Would you copy out only the lines from the one with "hfov_deg: 11.6" to the end of the records, exactly as they stand?

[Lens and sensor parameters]
——————————

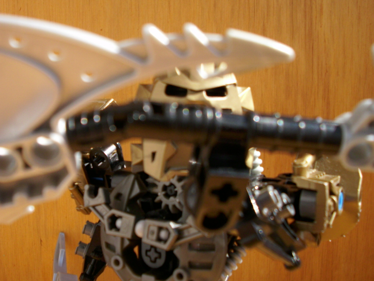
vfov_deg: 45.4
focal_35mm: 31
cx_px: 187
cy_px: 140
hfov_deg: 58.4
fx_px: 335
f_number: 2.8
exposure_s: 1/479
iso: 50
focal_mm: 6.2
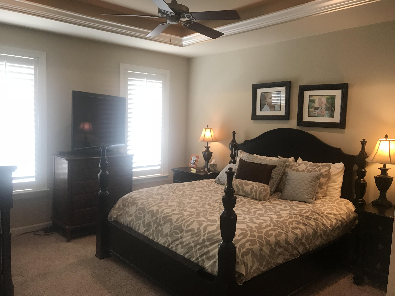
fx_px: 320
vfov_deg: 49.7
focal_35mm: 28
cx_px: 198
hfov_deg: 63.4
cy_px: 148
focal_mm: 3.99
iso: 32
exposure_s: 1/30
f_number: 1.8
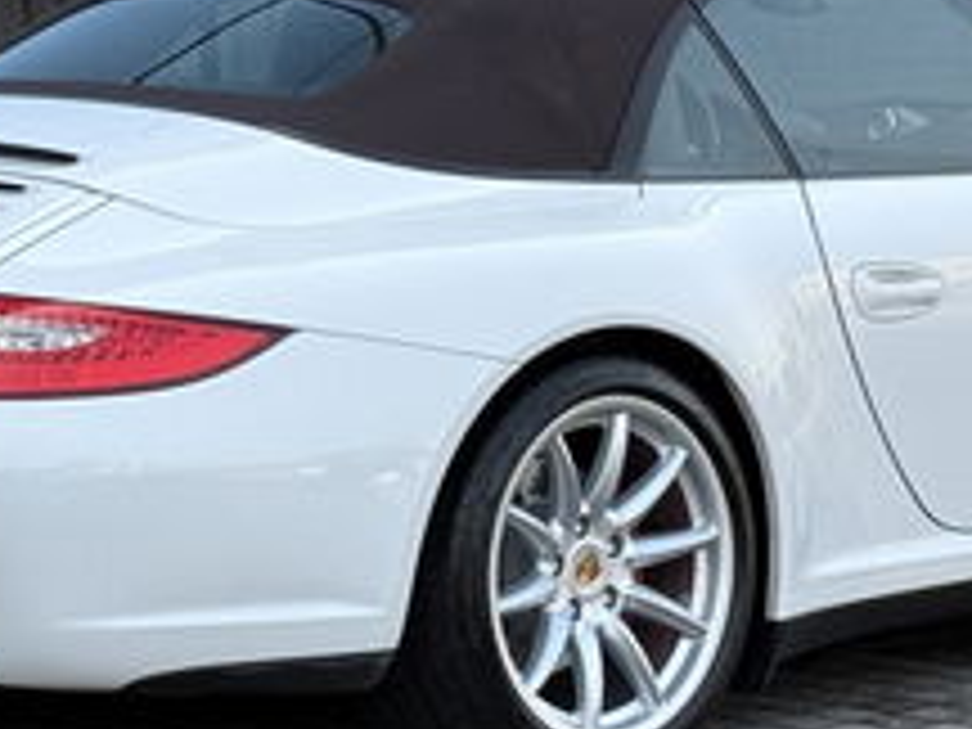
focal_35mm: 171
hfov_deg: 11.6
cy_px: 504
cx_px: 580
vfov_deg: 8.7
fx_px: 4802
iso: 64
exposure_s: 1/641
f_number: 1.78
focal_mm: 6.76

——————————

• [Response to the task]:
hfov_deg: 11.6
cy_px: 504
cx_px: 580
vfov_deg: 8.7
fx_px: 4802
iso: 64
exposure_s: 1/641
f_number: 1.78
focal_mm: 6.76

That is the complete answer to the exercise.